## [Data shown]
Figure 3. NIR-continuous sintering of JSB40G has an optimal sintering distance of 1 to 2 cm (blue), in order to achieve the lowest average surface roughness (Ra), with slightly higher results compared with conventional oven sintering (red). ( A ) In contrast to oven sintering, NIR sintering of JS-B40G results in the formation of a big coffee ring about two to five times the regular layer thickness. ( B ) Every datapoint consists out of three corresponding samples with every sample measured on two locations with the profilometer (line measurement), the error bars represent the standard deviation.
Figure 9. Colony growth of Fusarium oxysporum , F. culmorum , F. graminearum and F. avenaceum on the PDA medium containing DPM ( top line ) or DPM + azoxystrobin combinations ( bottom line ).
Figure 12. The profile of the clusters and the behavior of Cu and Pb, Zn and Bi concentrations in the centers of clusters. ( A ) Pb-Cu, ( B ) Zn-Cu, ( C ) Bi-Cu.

--

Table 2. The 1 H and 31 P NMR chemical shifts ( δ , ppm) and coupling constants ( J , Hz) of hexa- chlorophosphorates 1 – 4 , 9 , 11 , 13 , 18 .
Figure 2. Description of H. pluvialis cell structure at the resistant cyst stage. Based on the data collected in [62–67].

* * *

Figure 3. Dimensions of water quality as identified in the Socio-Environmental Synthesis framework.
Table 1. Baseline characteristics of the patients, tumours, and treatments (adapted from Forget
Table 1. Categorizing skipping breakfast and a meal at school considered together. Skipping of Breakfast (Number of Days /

## [Instructions for the task]
Filter the entries above and copy only the lines that hold "Table".

## [Your solution]
Table 2. The 1 H and 31 P NMR chemical shifts ( δ , ppm) and coupling constants ( J , Hz) of hexa- chlorophosphorates 1 – 4 , 9 , 11 , 13 , 18 .
Table 1. Baseline characteristics of the patients, tumours, and treatments (adapted from Forget
Table 1. Categorizing skipping breakfast and a meal at school considered together. Skipping of Breakfast (Number of Days /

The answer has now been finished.